All this month we will be taking a look at what a changing climate means to Agriculture. The ten regional USDA Climate Hubs were established to synthesize and translate climate science and research into easily understood products and tools that land managers can use to make climate-informed decisions. The Hubs work at the regional level with an extensive network of trusted USDA agency partners, technical service providers, University collaborators, and private sector advisers to ensure they have the information they need to respond to producers that are dealing with the effects of a variable climate. USDA's Climate Hubs are part of our broad commitment to developing the next generation of climate solutions, so that our agricultural leaders have the modern technologies and tools they need to adapt and succeed in the face of a changing climate.
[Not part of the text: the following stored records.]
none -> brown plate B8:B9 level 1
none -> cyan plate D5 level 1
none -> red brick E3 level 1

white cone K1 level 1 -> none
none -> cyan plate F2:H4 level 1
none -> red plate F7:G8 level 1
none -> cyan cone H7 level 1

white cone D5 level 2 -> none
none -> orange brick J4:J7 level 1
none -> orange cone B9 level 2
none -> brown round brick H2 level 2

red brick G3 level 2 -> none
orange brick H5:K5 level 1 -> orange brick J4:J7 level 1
The Department of Agriculture and Department of Defense have an extensive relationship coordinating land management activities, and are now working together to cope with the pressures of climate change. The USDA Forest Service Climate Change Resource Center (CCRC) and the USDA Northern Forests Climate Hub (NFCH) are partnering with the Department of Defense (DoD) to present information on climate change and ecosystem response during environmental and natural resource training courses to better enable DoD mission success through practical approaches to climate adaptation.
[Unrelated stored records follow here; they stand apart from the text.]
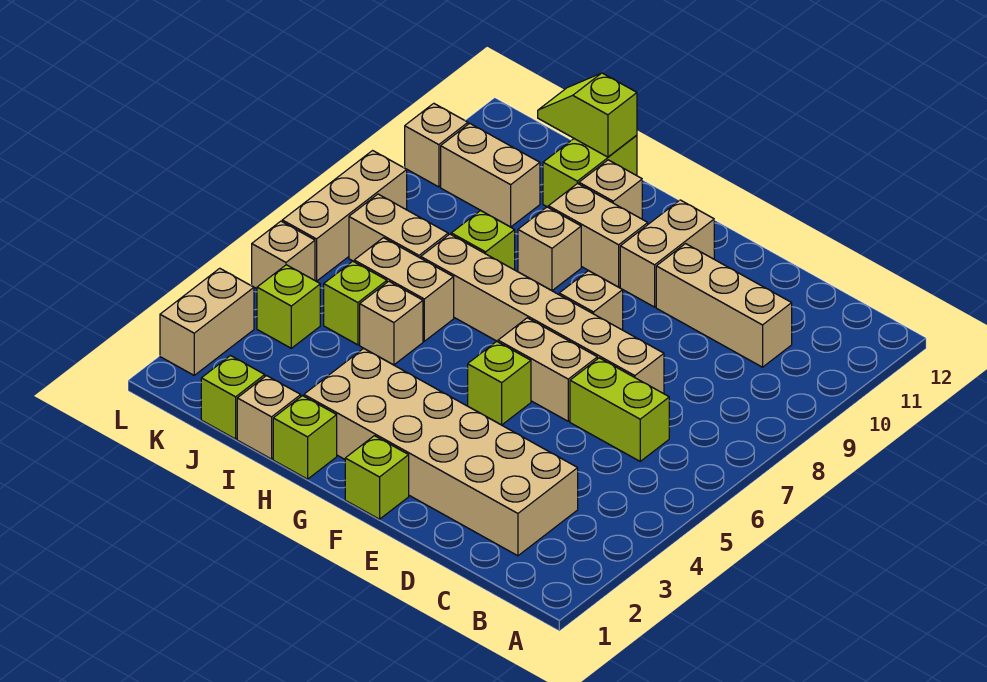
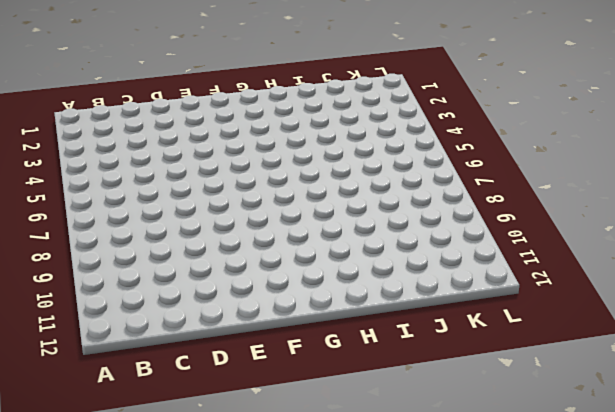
none -> tan brick C2:H3 level 1
none -> lime brick C6:D6 level 1
none -> tan brick C10:E10 level 1

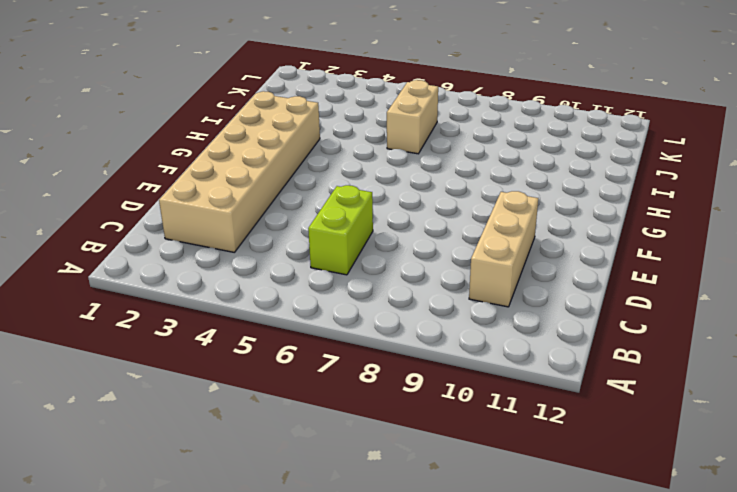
none -> tan brick D7:I7 level 1
none -> tan brick E6:F6 level 1
none -> lime brick F1 level 1

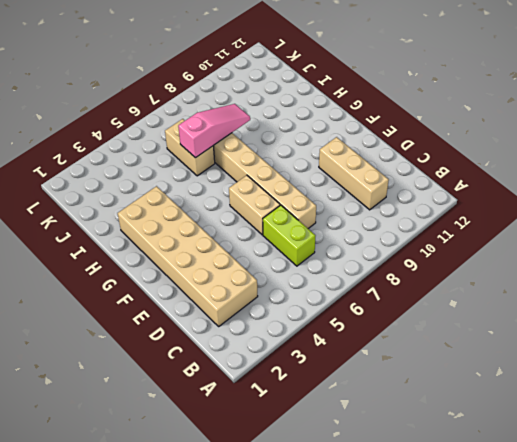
pink slope I6:I8 level 2 top 6 -> none
none -> lime brick F1 level 1
none -> lime brick F5 level 1
none -> tan brick F8 level 1

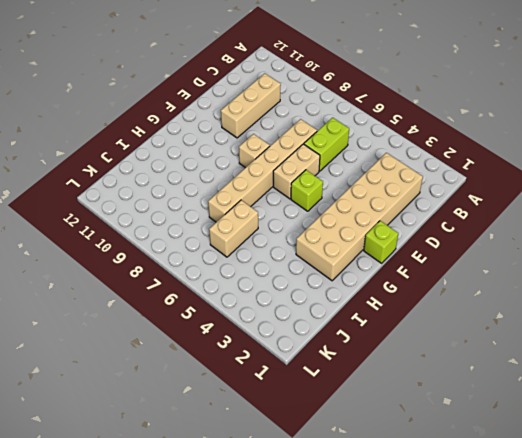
none -> tan brick F10:F11 level 1
none -> tan brick G10:H10 level 1
none -> lime brick H1 level 1

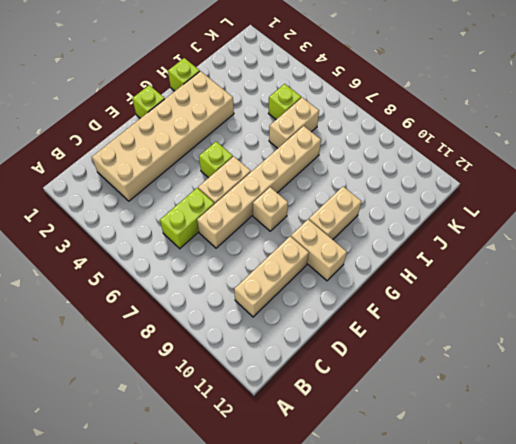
none -> tan brick H9 level 1
none -> tan brick H11 level 1
none -> tan brick I1 level 1

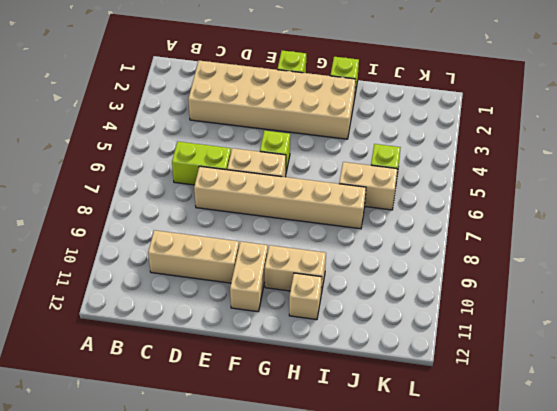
none -> tan brick F8 level 1
none -> tan brick H9 level 1
none -> tan brick I1 level 1

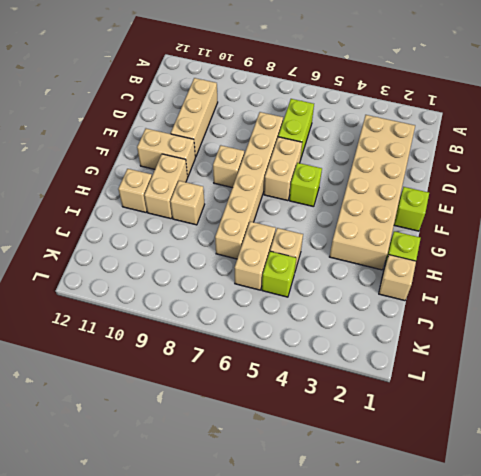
none -> lime brick I8 level 1
none -> lime brick I11:I12 level 1
none -> lime brick J1 level 1

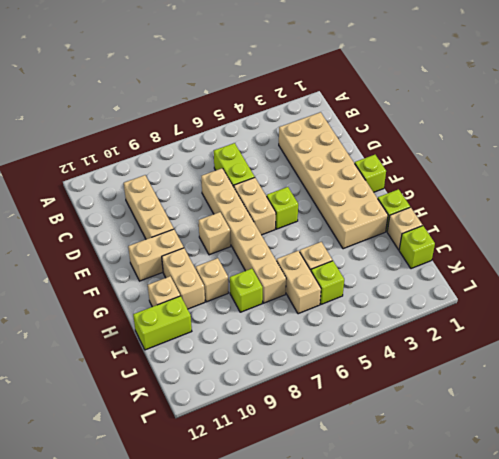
none -> tan brick J7:K7 level 1
none -> tan brick J10:K10 level 1
none -> lime brick K4 level 1

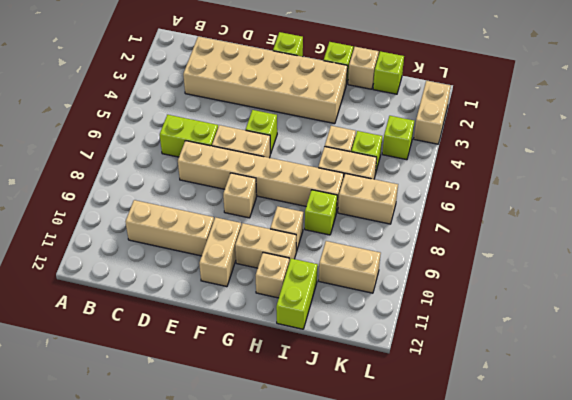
none -> tan brick L5 level 1
none -> tan brick L6:L8 level 1
none -> tan brick L10 level 1

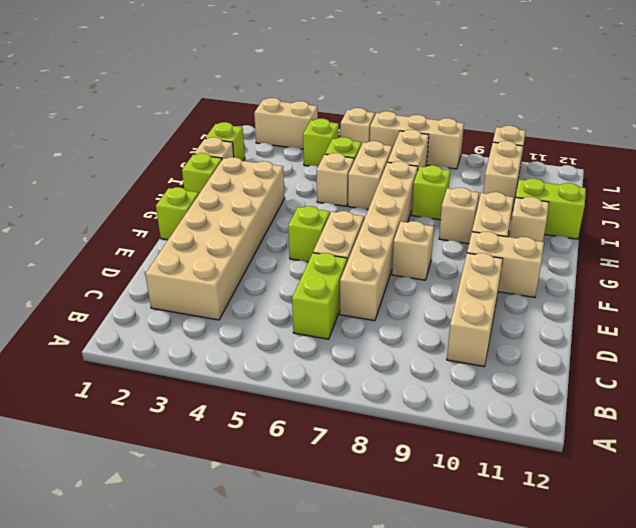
none -> lime slope I12:J12 level 2 top I

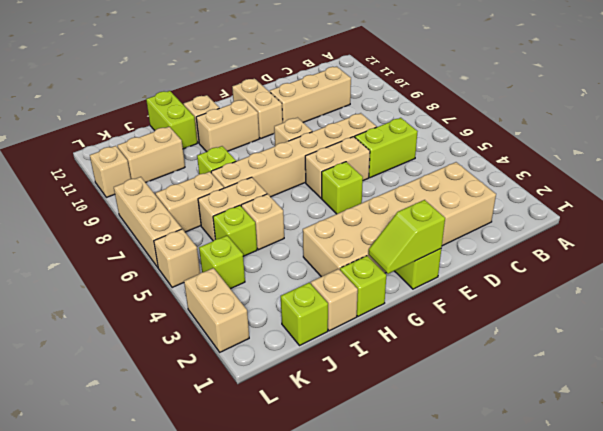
lime slope F1:G1 level 2 top F -> lime slope I12:J12 level 2 top I
none -> tan brick H9 level 1

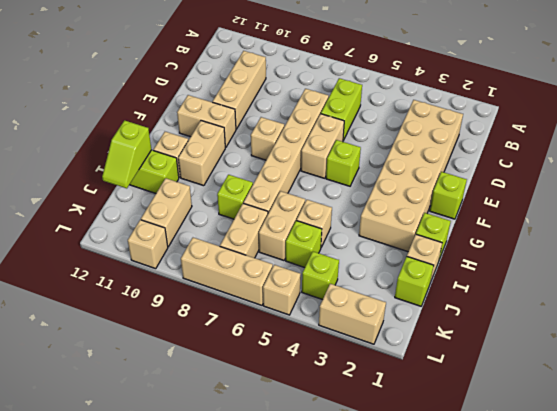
none -> tan brick H9 level 1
Since 2015, the CCRC and NFCH have presented information at five environmental courses. Course attendees are a mix of officers and civilians from multiple military installations and branches. The CCRC facilitates a viewing of its education module, Climate Change Science and Modeling: What You Need to Know, to start participants off with a basic understanding of climate change science. Next they’re taught information on regional climate change effects, how to incorporate climate change into planning, where to find tools that can help (such as the USDA Climate Hubs Tool Shed), and how they can find climate change experts.
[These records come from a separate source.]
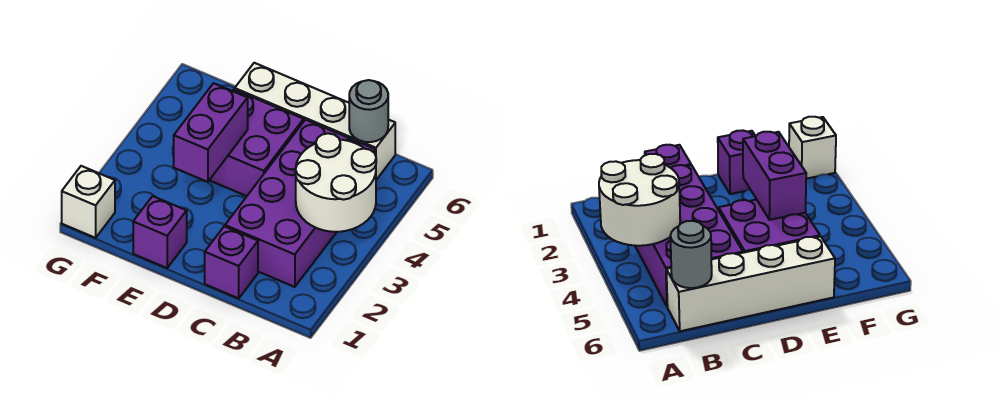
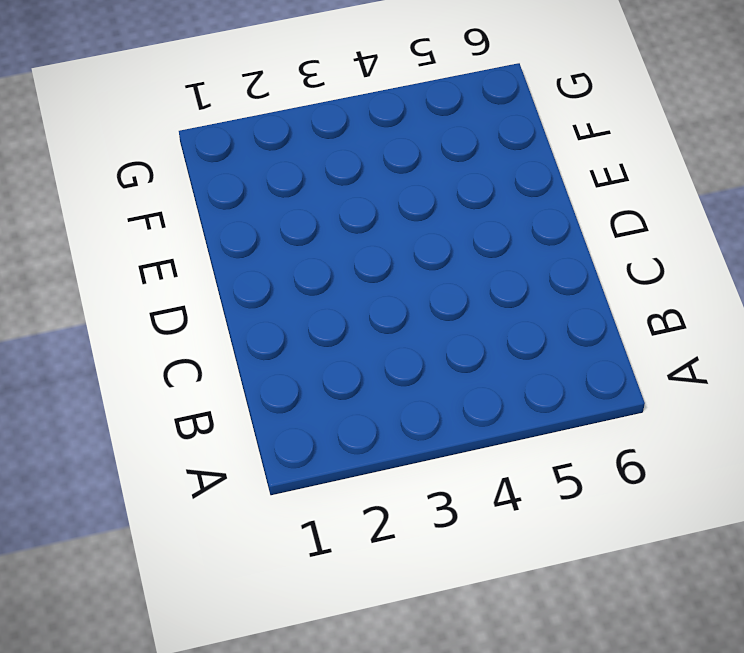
none -> purple brick B2:C5 level 1
none -> white brick B6:E6 level 1

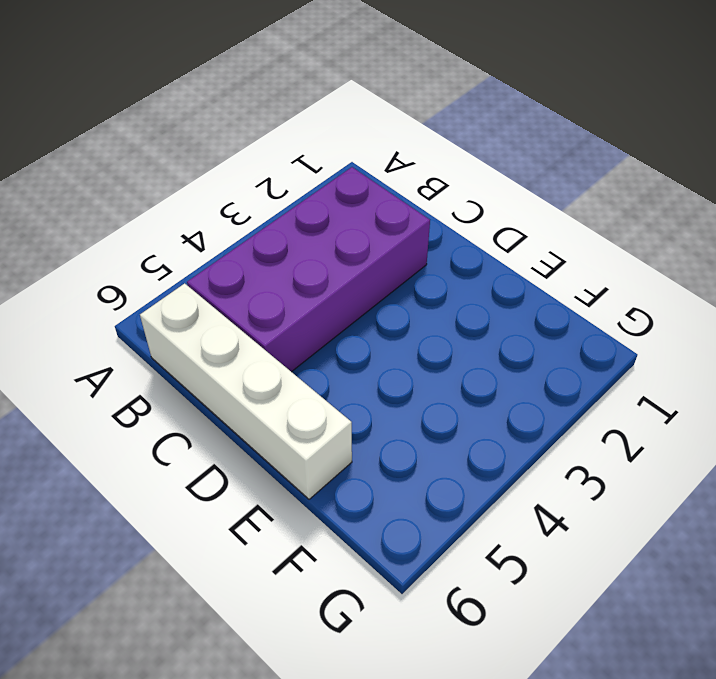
none -> purple brick C1 level 1
none -> purple brick D4:E5 level 1

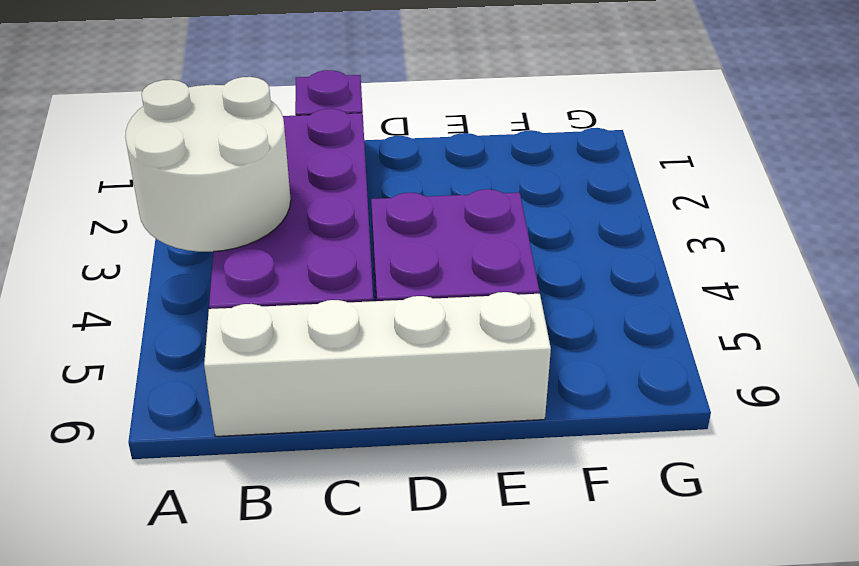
none -> purple brick E1 level 1
none -> white brick G1 level 1

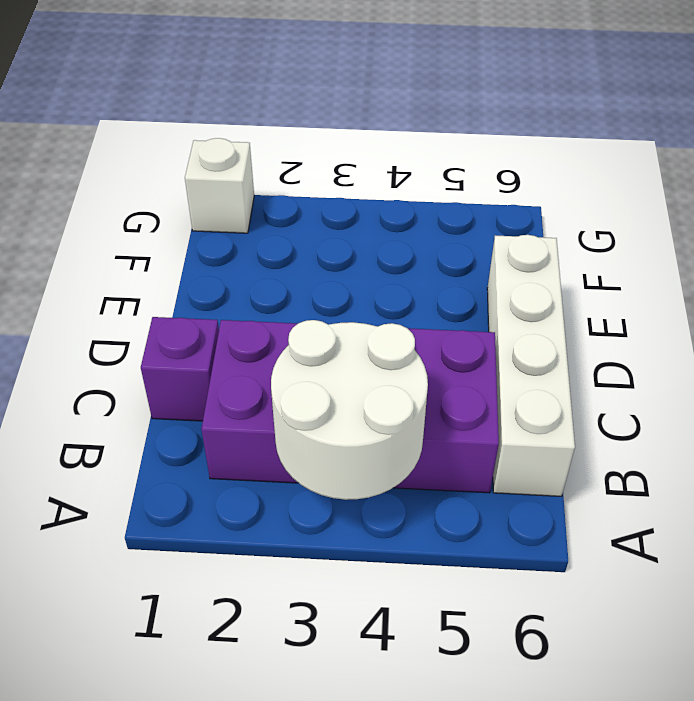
none -> purple brick D4:E5 level 1
none -> purple brick E1 level 1

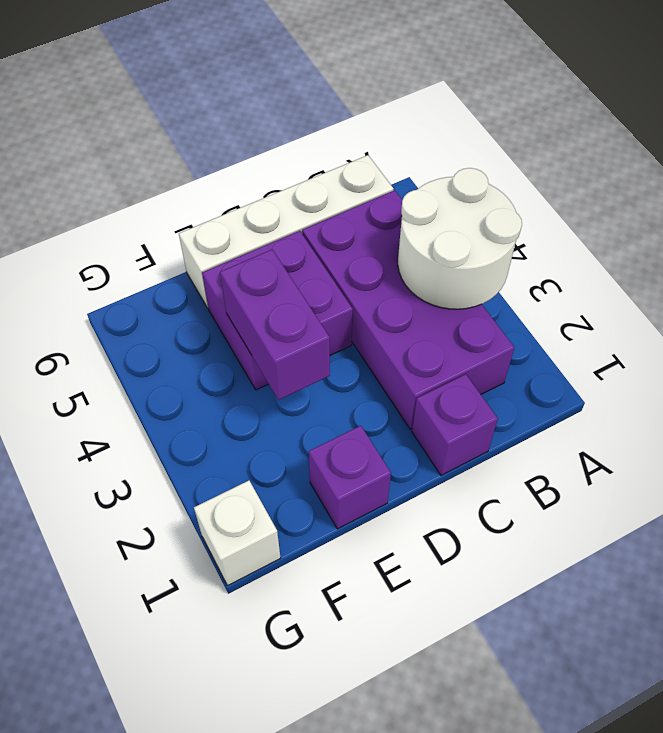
none -> grey round brick B6 level 2

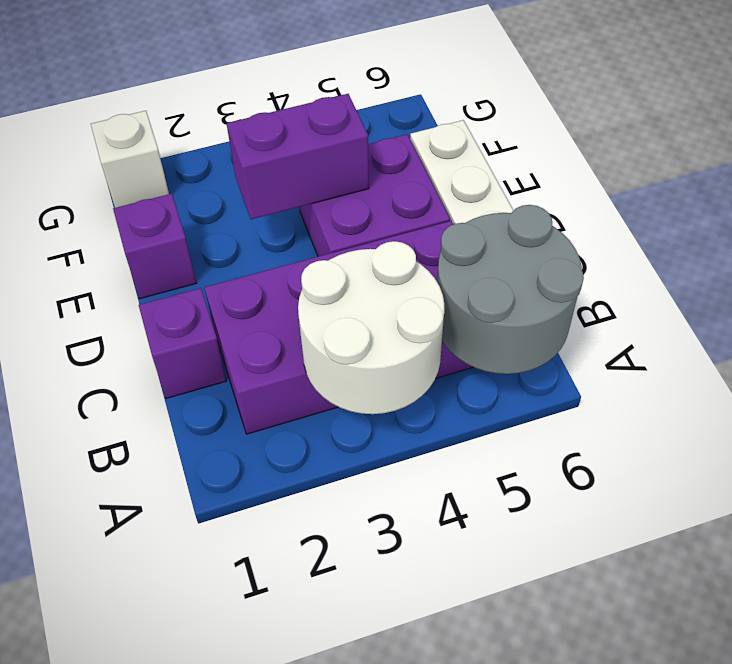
grey round brick A5:B6 level 2 -> grey round brick B6 level 2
Building on the success of this partnership, the NFCH recently expanded to co-host climate change adaptation workshops for DoD natural resource training courses, using regional climate change expertise from the USDA Climate Hubs and other partners. DoD natural resource managers are exposed to a variety of topics related to climate change impacts in their region, including discussions of climate change effects on management decisions, and spending time discussing and developing adaptation tactics. Among workshop resources are the Northern Institute of Applied Climate Science’s Forest Adaptation Resources, Adaptation Partners’ Climate Change Adaptation Library, and the USDA Climate Hubs’ Regional Vulnerability Assessments. The first two workshops were held earlier this year, with half-day sessions at Joint Base Lewis-McChord, WA, and another in San Antonio, TX.
The USDA Climate Hubs are pleased to support the DoD in their land management training and look forward to continued partnership.